- Work required -
Read the records below. Copy each line where the string "roll" occurs.

- Data supplied -
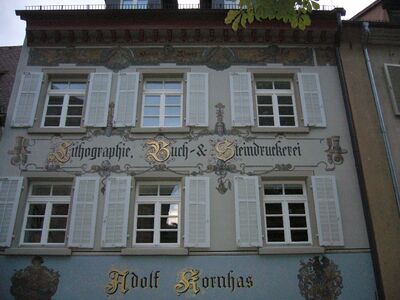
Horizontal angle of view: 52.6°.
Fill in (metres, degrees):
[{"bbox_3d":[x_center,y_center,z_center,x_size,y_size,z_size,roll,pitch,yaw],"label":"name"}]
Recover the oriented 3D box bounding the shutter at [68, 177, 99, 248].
[{"bbox_3d":[-2.816,1.512,9.942,0.586,1.779,0.050,0,-24,-1],"label":"shutter"}]

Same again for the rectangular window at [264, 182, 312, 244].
[{"bbox_3d":[2.213,1.617,10.392,1.140,1.667,0.100,0,-23,0],"label":"rectangular window"}]

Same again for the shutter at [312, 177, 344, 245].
[{"bbox_3d":[3.229,1.535,10.275,0.612,1.823,0.050,0,-23,0],"label":"shutter"}]

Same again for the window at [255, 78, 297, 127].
[{"bbox_3d":[2.132,-1.295,11.402,1.082,1.533,0.100,0,-24,-1],"label":"window"}]

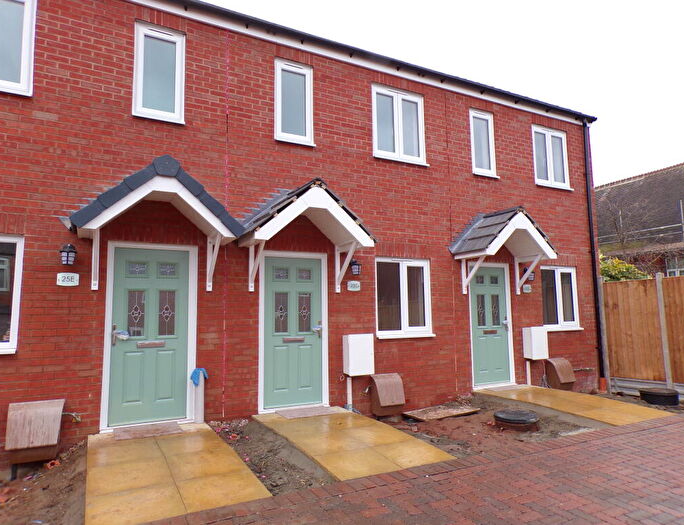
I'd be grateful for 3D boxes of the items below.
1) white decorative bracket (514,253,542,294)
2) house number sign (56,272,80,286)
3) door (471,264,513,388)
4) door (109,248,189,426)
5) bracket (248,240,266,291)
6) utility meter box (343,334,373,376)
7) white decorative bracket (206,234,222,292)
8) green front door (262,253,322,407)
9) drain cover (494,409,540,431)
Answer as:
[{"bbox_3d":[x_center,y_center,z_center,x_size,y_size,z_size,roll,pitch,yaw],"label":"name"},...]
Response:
[{"bbox_3d":[3.235,0.206,8.356,0.070,0.680,0.530,3,-7,-29],"label":"white decorative bracket"},{"bbox_3d":[-2.933,0.185,5.202,0.210,0.130,0.015,3,-7,-29],"label":"house number sign"},{"bbox_3d":[2.498,1.058,8.203,0.830,1.950,0.070,3,-7,-29],"label":"door"},{"bbox_3d":[-2.195,0.828,5.579,0.830,1.960,0.070,3,-7,-29],"label":"door"},{"bbox_3d":[-1.043,0.026,6.020,0.070,0.650,0.480,3,-7,-29],"label":"bracket"},{"bbox_3d":[0.237,1.289,6.765,0.405,0.550,0.190,3,-7,-29],"label":"utility meter box"},{"bbox_3d":[-1.511,0.003,5.758,0.070,0.650,0.480,3,-7,-29],"label":"white decorative bracket"},{"bbox_3d":[-0.645,0.912,6.478,0.833,1.950,0.070,3,-7,-29],"label":"green front door"},{"bbox_3d":[2.215,1.942,6.010,0.620,0.110,0.620,3,-7,-29],"label":"drain cover"}]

- Problem solution -
[{"bbox_3d":[x_center,y_center,z_center,x_size,y_size,z_size,roll,pitch,yaw],"label":"name"}]
[{"bbox_3d":[x_center,y_center,z_center,x_size,y_size,z_size,roll,pitch,yaw],"label":"name"},...]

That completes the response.